Fiber-based sugar producer The Supplant Company announced last week the addition of celebrity cook Ayesha Curry, NBA player Chris Paul and Ryan Shadrick Wilson, former chief strategy officer for Partnership for a Healthier America, as early stage investors.

They join investors Manta Ray, Agfunder, Melitas Ventures, EGT and Y Combinator, which participated in the brand’s $15 million Series A round in February. The company has now raised over $27 million to date.

Founded in 2017, London-based Supplant produces sugar made from fiber using upcycled ingredients like wheat straw, oat husks, corn cobs and rice straw, featuring half the calories and a lower glycemic response than cane sugar. The company expanded to the U.S. market in June, supplying both restaurants and consumer brands.

CEO and founder Dr. Tom Simmons said in a press release that the new investors will help the company advance its mission to “build a food system that can feed the world nutritiously, while reducing our impact on the environment.” This includes reaching underserved communities, Paul noted.
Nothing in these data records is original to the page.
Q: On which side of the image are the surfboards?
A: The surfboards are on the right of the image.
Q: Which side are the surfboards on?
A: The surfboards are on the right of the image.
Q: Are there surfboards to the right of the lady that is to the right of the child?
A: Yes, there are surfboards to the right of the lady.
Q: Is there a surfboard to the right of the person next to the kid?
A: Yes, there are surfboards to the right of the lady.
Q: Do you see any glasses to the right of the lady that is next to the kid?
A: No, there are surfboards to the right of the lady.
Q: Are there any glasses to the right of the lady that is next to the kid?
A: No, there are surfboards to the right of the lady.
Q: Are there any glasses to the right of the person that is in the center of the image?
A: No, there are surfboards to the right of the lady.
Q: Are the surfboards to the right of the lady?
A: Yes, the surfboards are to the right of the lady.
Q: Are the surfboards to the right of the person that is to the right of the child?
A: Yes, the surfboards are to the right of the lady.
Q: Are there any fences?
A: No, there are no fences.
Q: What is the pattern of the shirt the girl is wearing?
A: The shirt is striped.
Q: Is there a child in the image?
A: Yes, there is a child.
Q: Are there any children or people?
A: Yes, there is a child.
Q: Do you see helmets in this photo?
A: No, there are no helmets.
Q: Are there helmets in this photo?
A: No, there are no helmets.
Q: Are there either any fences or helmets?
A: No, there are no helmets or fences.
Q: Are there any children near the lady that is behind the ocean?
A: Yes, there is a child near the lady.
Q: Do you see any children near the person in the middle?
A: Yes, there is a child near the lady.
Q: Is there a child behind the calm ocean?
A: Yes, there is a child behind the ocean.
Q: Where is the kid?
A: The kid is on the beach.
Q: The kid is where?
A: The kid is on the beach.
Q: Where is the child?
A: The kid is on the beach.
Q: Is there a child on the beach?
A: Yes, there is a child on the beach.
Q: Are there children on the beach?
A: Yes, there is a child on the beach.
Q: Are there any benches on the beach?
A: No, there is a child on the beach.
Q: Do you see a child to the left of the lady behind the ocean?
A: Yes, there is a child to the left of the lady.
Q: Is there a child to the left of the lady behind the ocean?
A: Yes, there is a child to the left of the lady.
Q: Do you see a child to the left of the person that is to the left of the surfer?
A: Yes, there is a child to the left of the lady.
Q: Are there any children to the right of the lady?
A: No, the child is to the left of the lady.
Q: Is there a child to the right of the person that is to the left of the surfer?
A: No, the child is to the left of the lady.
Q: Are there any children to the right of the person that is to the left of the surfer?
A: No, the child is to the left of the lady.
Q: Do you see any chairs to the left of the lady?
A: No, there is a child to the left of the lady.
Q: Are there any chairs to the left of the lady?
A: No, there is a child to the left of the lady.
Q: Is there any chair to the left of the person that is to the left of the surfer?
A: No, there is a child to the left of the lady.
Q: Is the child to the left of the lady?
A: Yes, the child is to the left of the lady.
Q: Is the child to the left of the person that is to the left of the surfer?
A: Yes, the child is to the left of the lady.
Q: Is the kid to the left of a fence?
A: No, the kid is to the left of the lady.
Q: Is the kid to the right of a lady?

“Sugar is in almost everything we eat,” Paul said in a press release. “If we are going to transition to healthier food options for all—especially for people that experience high rates of diabetes and obesity like we do in Black and Brown communities—we’re going to need to change how things are made. It’s not going to happen by people magically waking up and not liking the things they like. I look forward to working with The Supplant Company to move the food system in a better, more sustainable direction.”